As I got older I, on several occasions, decided to quit smoking. This always involved at least one other person and included a bet. I've lost lots of dollars, cigarette lighters and who knows what else in this process as I could never lick the habit. I could go 2 or 3 weeks or even a month but would eventually succumb to the addiction. We didn't call it addiction back then. It was a habit. Most people now probably know the difference.
I was born again on December 13, 1970 but I continued smoking until sometime during 1972. I'm usually pretty good at remembering dates when significant things happen in my life but this one didn't register. Probably because of the circumstances.

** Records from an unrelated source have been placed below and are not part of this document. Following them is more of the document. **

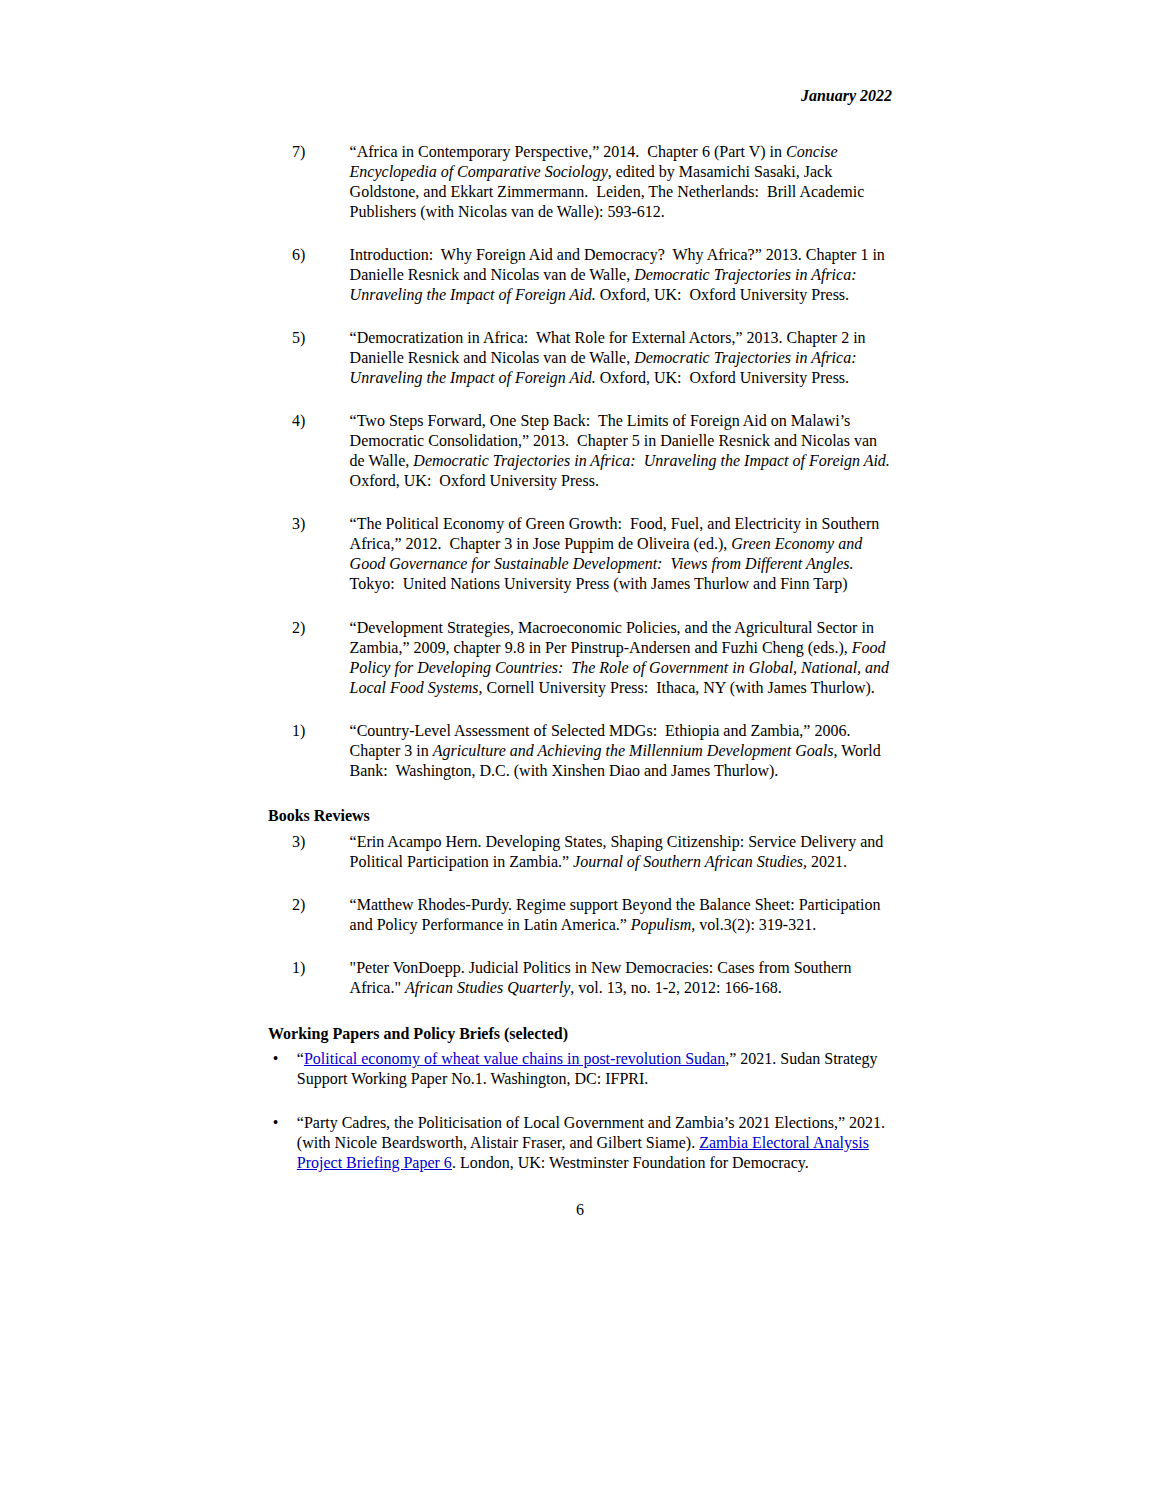January 2022
7)
“Africa in Contemporary Perspective,” 2014. Chapter 6 (Part V) in Concise Encyclopedia of Comparative Sociology, edited by Masamichi Sasaki, Jack Goldstone, and Ekkart Zimmermann. Leiden, The Netherlands: Brill Academic Publishers (with Nicolas van de Walle): 593-612.
6)
Introduction: Why Foreign Aid and Democracy? Why Africa?” 2013. Chapter 1 in Danielle Resnick and Nicolas van de Walle, Democratic Trajectories in Africa: Unraveling the Impact of Foreign Aid. Oxford, UK: Oxford University Press.
5)
“Democratization in Africa: What Role for External Actors,” 2013. Chapter 2 in Danielle Resnick and Nicolas van de Walle, Democratic Trajectories in Africa: Unraveling the Impact of Foreign Aid. Oxford, UK: Oxford University Press.
4)
“Two Steps Forward, One Step Back: The Limits of Foreign Aid on Malawi’s Democratic Consolidation,” 2013. Chapter 5 in Danielle Resnick and Nicolas van de Walle, Democratic Trajectories in Africa: Unraveling the Impact of Foreign Aid. Oxford, UK: Oxford University Press.
3)
“The Political Economy of Green Growth: Food, Fuel, and Electricity in Southern Africa,” 2012. Chapter 3 in Jose Puppim de Oliveira (ed.), Green Economy and Good Governance for Sustainable Development: Views from Different Angles. Tokyo: United Nations University Press (with James Thurlow and Finn Tarp)
2)
“Development Strategies, Macroeconomic Policies, and the Agricultural Sector in Zambia,” 2009, chapter 9.8 in Per Pinstrup-Andersen and Fuzhi Cheng (eds.), Food Policy for Developing Countries: The Role of Government in Global, National, and Local Food Systems, Cornell University Press: Ithaca, NY (with James Thurlow).
1)
“Country-Level Assessment of Selected MDGs: Ethiopia and Zambia,” 2006. Chapter 3 in Agriculture and Achieving the Millennium Development Goals, World Bank: Washington, D.C. (with Xinshen Diao and James Thurlow).
Books Reviews
3)
“Erin Acampo Hern. Developing States, Shaping Citizenship: Service Delivery and Political Participation in Zambia.” Journal of Southern African Studies, 2021.
2)
“Matthew Rhodes-Purdy. Regime support Beyond the Balance Sheet: Participation and Policy Performance in Latin America.” Populism, vol.3(2): 319-321.
1)
"Peter VonDoepp. Judicial Politics in New Democracies: Cases from Southern Africa." African Studies Quarterly, vol. 13, no. 1-2, 2012: 166-168.
Working Papers and Policy Briefs (selected)
•
“Political economy of wheat value chains in post-revolution Sudan,” 2021. Sudan Strategy Support Working Paper No.1. Washington, DC: IFPRI.
•
“Party Cadres, the Politicisation of Local Government and Zambia’s 2021 Elections,” 2021. (with Nicole Beardsworth, Alistair Fraser, and Gilbert Siame). Zambia Electoral Analysis Project Briefing Paper 6. London, UK: Westminster Foundation for Democracy.
6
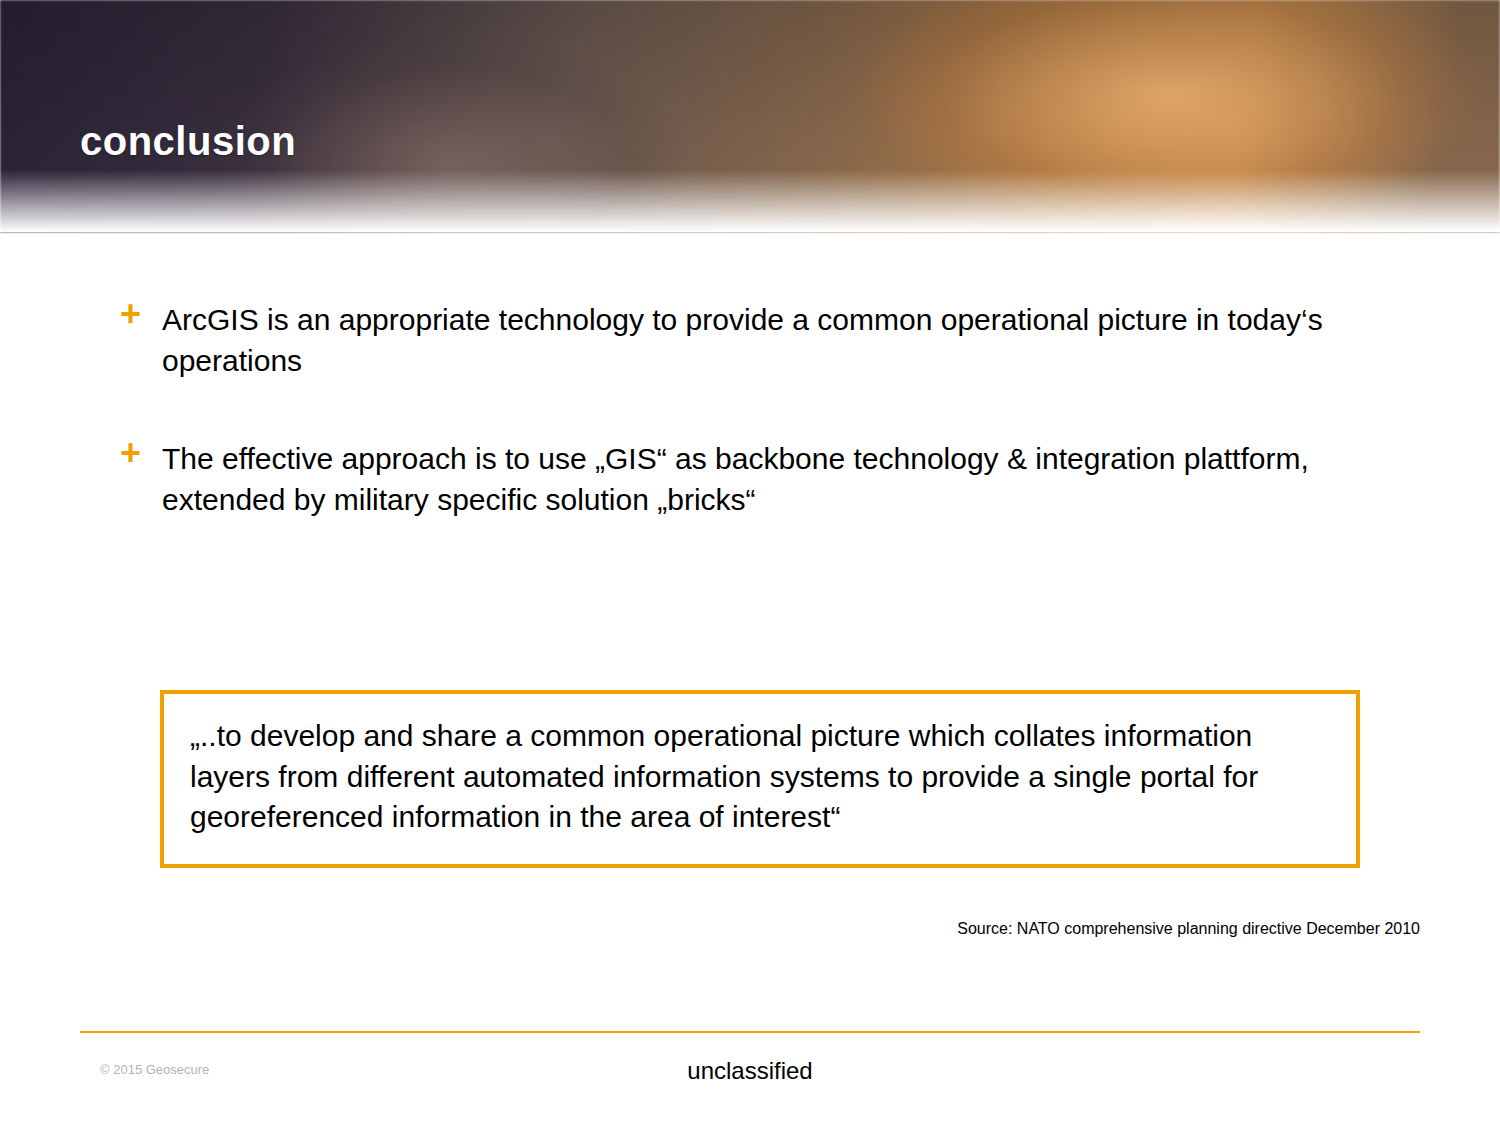conclusion
ArcGIS is an appropriate technology to provide a common operational picture in today‘s operations
The effective approach is to use „GIS“ as backbone technology & integration plattform, extended by military specific solution „bricks“
„..to develop and share a common operational picture which collates information layers from different automated information systems to provide a single portal for georeferenced information in the area of interest“
Source: NATO comprehensive planning directive December 2010
© 2015 Geosecure
unclassified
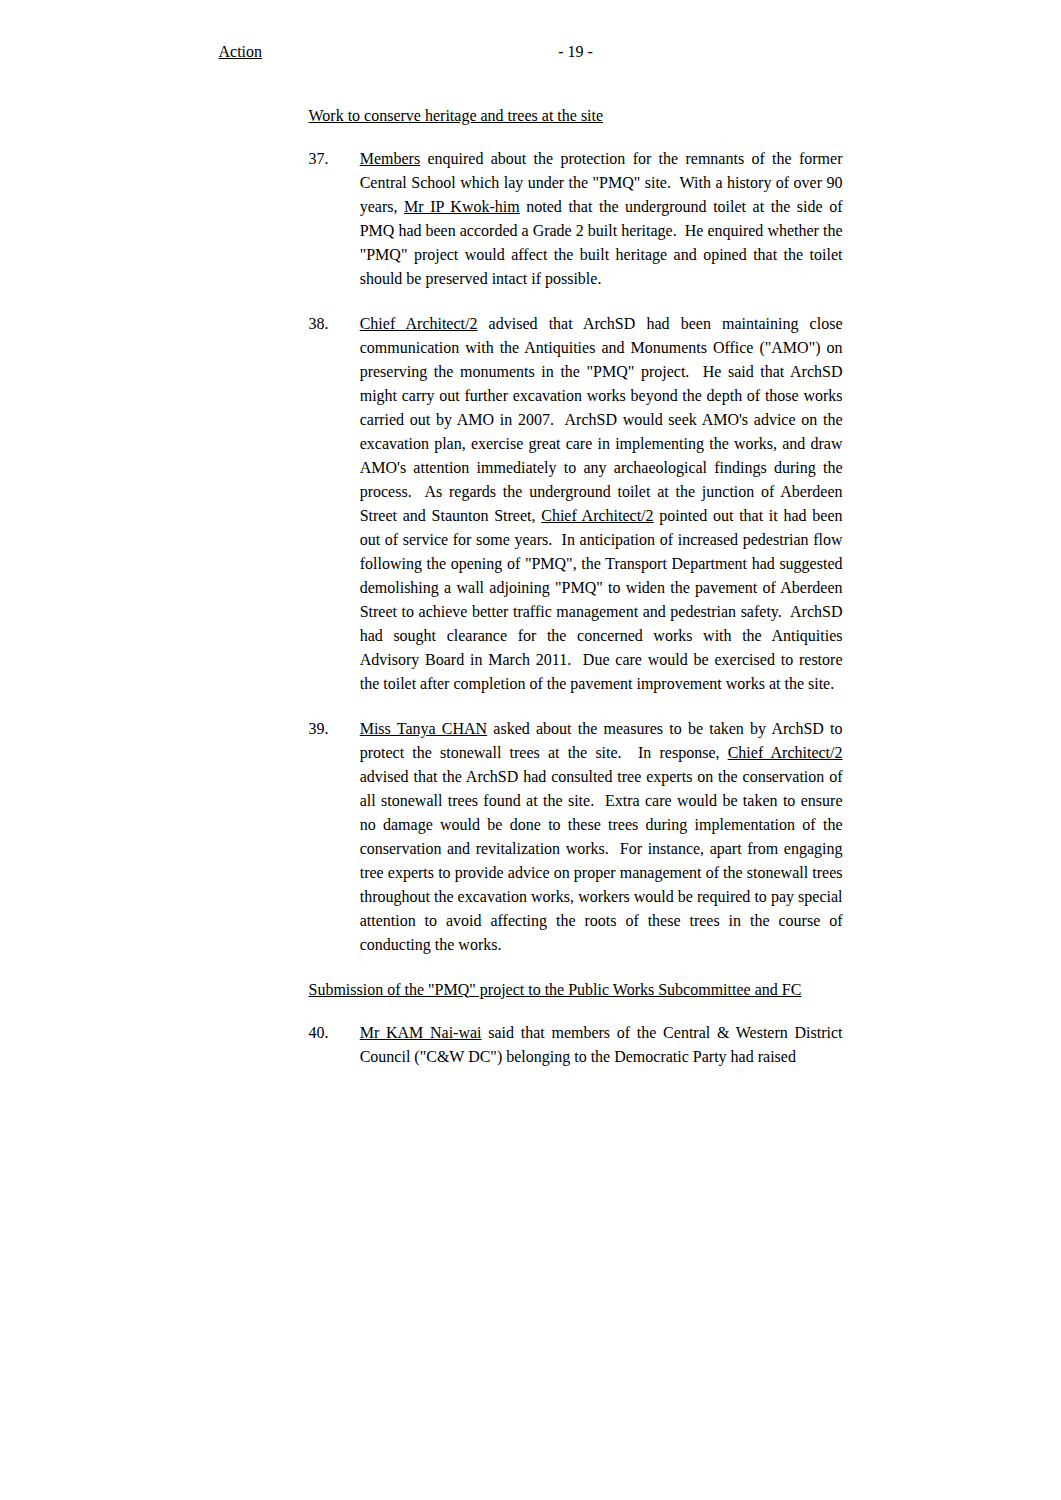Action
- 19 -
Work to conserve heritage and trees at the site
37.
Members enquired about the protection for the remnants of the former Central School which lay under the "PMQ" site. With a history of over 90 years, Mr IP Kwok-him noted that the underground toilet at the side of PMQ had been accorded a Grade 2 built heritage. He enquired whether the "PMQ" project would affect the built heritage and opined that the toilet should be preserved intact if possible.
38.
Chief Architect/2 advised that ArchSD had been maintaining close communication with the Antiquities and Monuments Office ("AMO") on preserving the monuments in the "PMQ" project. He said that ArchSD might carry out further excavation works beyond the depth of those works carried out by AMO in 2007. ArchSD would seek AMO's advice on the excavation plan, exercise great care in implementing the works, and draw AMO's attention immediately to any archaeological findings during the process. As regards the underground toilet at the junction of Aberdeen Street and Staunton Street, Chief Architect/2 pointed out that it had been out of service for some years. In anticipation of increased pedestrian flow following the opening of "PMQ", the Transport Department had suggested demolishing a wall adjoining "PMQ" to widen the pavement of Aberdeen Street to achieve better traffic management and pedestrian safety. ArchSD had sought clearance for the concerned works with the Antiquities Advisory Board in March 2011. Due care would be exercised to restore the toilet after completion of the pavement improvement works at the site.
39.
Miss Tanya CHAN asked about the measures to be taken by ArchSD to protect the stonewall trees at the site. In response, Chief Architect/2 advised that the ArchSD had consulted tree experts on the conservation of all stonewall trees found at the site. Extra care would be taken to ensure no damage would be done to these trees during implementation of the conservation and revitalization works. For instance, apart from engaging tree experts to provide advice on proper management of the stonewall trees throughout the excavation works, workers would be required to pay special attention to avoid affecting the roots of these trees in the course of conducting the works.
Submission of the "PMQ" project to the Public Works Subcommittee and FC
40.
Mr KAM Nai-wai said that members of the Central & Western District Council ("C&W DC") belonging to the Democratic Party had raised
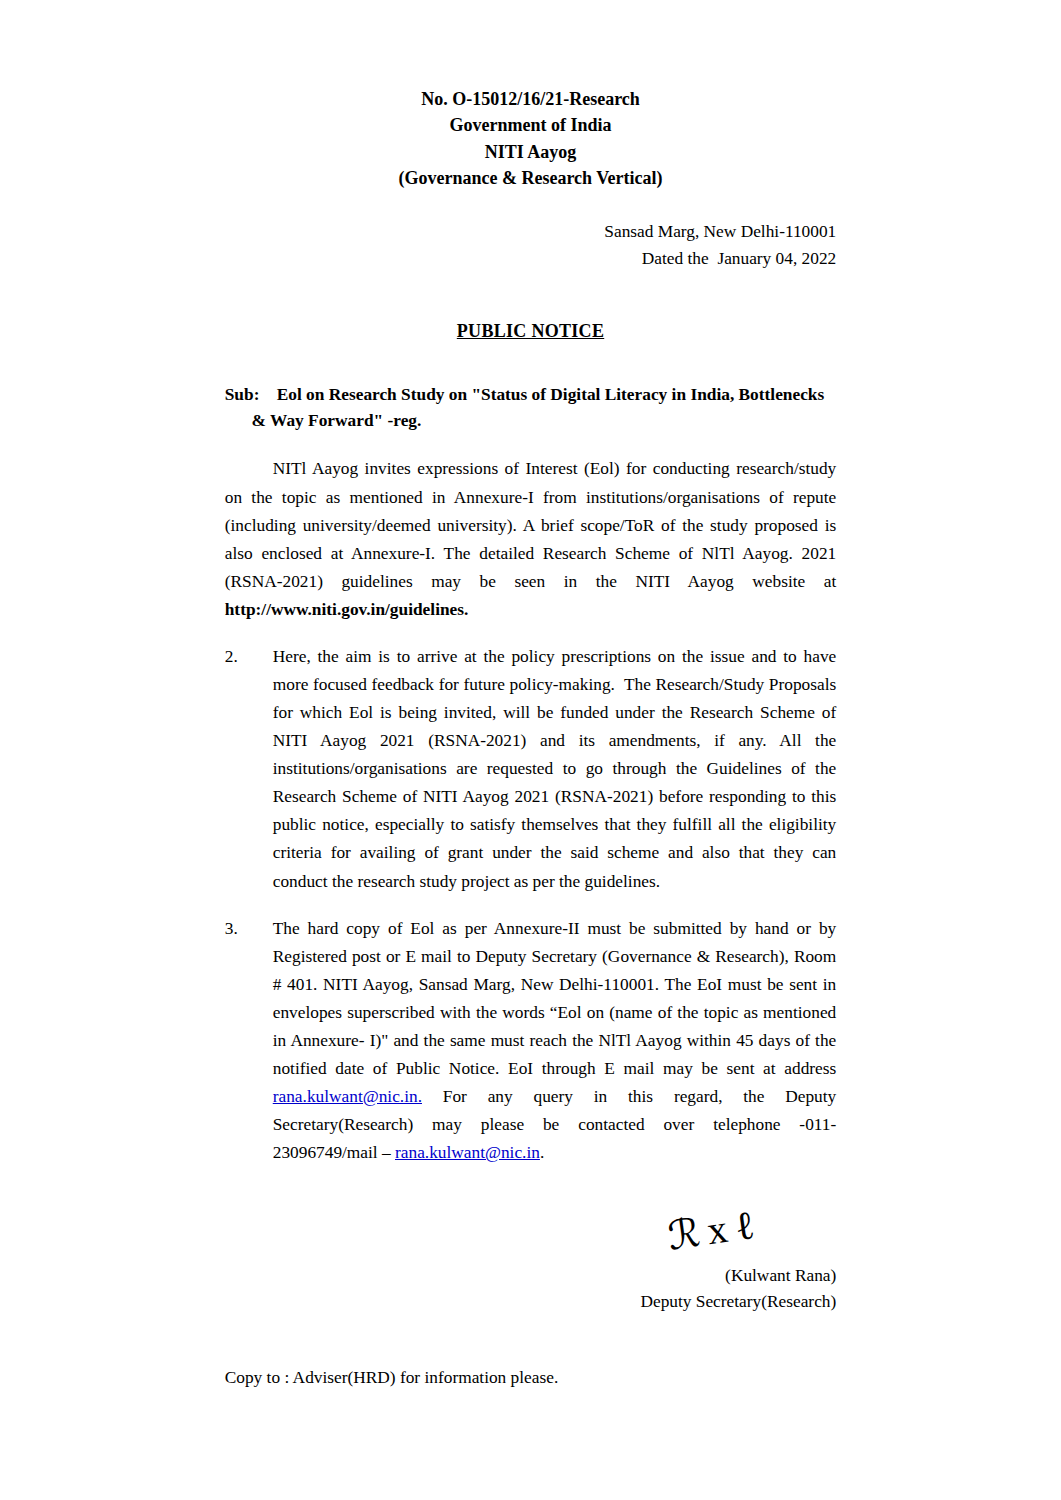No. O-15012/16/21-Research
Government of India
NITI Aayog
(Governance & Research Vertical)
Sansad Marg, New Delhi-110001
Dated the January 04, 2022
PUBLIC NOTICE
Sub: Eol on Research Study on "Status of Digital Literacy in India, Bottlenecks & Way Forward" -reg.
NITl Aayog invites expressions of Interest (Eol) for conducting research/study on the topic as mentioned in Annexure-I from institutions/organisations of repute (including university/deemed university). A brief scope/ToR of the study proposed is also enclosed at Annexure-I. The detailed Research Scheme of NlTl Aayog. 2021 (RSNA-2021) guidelines may be seen in the NITI Aayog website at http://www.niti.gov.in/guidelines.
2. Here, the aim is to arrive at the policy prescriptions on the issue and to have more focused feedback for future policy-making. The Research/Study Proposals for which Eol is being invited, will be funded under the Research Scheme of NITI Aayog 2021 (RSNA-2021) and its amendments, if any. All the institutions/organisations are requested to go through the Guidelines of the Research Scheme of NITI Aayog 2021 (RSNA-2021) before responding to this public notice, especially to satisfy themselves that they fulfill all the eligibility criteria for availing of grant under the said scheme and also that they can conduct the research study project as per the guidelines.
3. The hard copy of Eol as per Annexure-II must be submitted by hand or by Registered post or E mail to Deputy Secretary (Governance & Research), Room # 401. NITI Aayog, Sansad Marg, New Delhi-110001. The EoI must be sent in envelopes superscribed with the words “Eol on (name of the topic as mentioned in Annexure- I)" and the same must reach the NlTl Aayog within 45 days of the notified date of Public Notice. EoI through E mail may be sent at address rana.kulwant@nic.in. For any query in this regard, the Deputy Secretary(Research) may please be contacted over telephone -011-23096749/mail – rana.kulwant@nic.in.
ℛ x ℓ
(Kulwant Rana)
Deputy Secretary(Research)
Copy to : Adviser(HRD) for information please.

One afternoon I lit up a cigarette and I had a mental image of Jesus striking a match on his sandal and lighting a cigarette. He tilted his head back and blew smoke rings. I kind of shook my head, as if I could shake out the vision, as it didn't look right. I blew it off. The next morning, when I was dropping my sons off at the sitters, I lit up the last cigarette in my pack and saw the same vision. This made me angry. I wadded the empty pack and threw it in the trash can and, whether out loud or just in my mind I don't remember, said "God, If you want me to quit smoking you're going to have to do it because I don't want to. I enjoy it. It relaxes me". I went to work. This was 7:30AM.
That night, when I got home from work and slid into my easy chair, about 9PM as I recall, it hit me like a bomb... I hadn't reached for or even thought of a cigarette. The addiction was totally gone and, although occasionally the smell of a cigarette smelled good, I have never had the desire or temptation to smoke again. I understand deliverance. Why did He deliver me? I'm not sure. It may be that I had been asked, by my pastor, to teach a Sunday school class of 11 and 12 year old boys. Maybe I was on the verge of cancer. I will ask Him when I get to heaven.
I do know this - a couple of years ago my son Vince told me he was in a grocery store checking out. The clerk thanked him calling him by his last name. A man behind him asked him if he knew me. He said, 'Yes, he's my dad". The man proceeded to tell Vince that he is the pastor of a church and has been in the ministry due to some things I taught him in Sunday school. Wow! Unfortunately Vince did not get his name so if you are reading this, please contact me.
Sometimes I am slow on the uptake and it wasn't until this past March (2004) that I really understood what happened back in 1972. I was going through an annual physical at the VA clinic. My doctor is a Christian. She asked me if I smoked. I told her not since 1972. I told her how it happened. She said it gave her goose bumps. She said, "Although you were angry, you submitted to His authority and gave Him permission to remove the addiction". (Loosely quoted). I had never thought of that. Although it was against my will, I was submitting. Then He delivered me.
I remember one night at the rehab house, where I was employed, an incident happened that created controversy. One of the residents had left the program and was drinking heavily. I was teaching a class when I heard this. I asked one of the residents to stand in for this brother and asked all the others to gather around him and lay hands on him. I told them we were going to pray that God would bring this brother back into the program. One of the men got angry and said he wasn't going to participate. He said God doesn't do things against a person's will. I thought of my own experience. I had talked to this brother many times and believed he was in the same kind of predicament I had been in years ago. We prayed that God would do whatever was necessary to bring this brother back in so he could continue to work on his recovery. Within two weeks he showed up and reentered the program.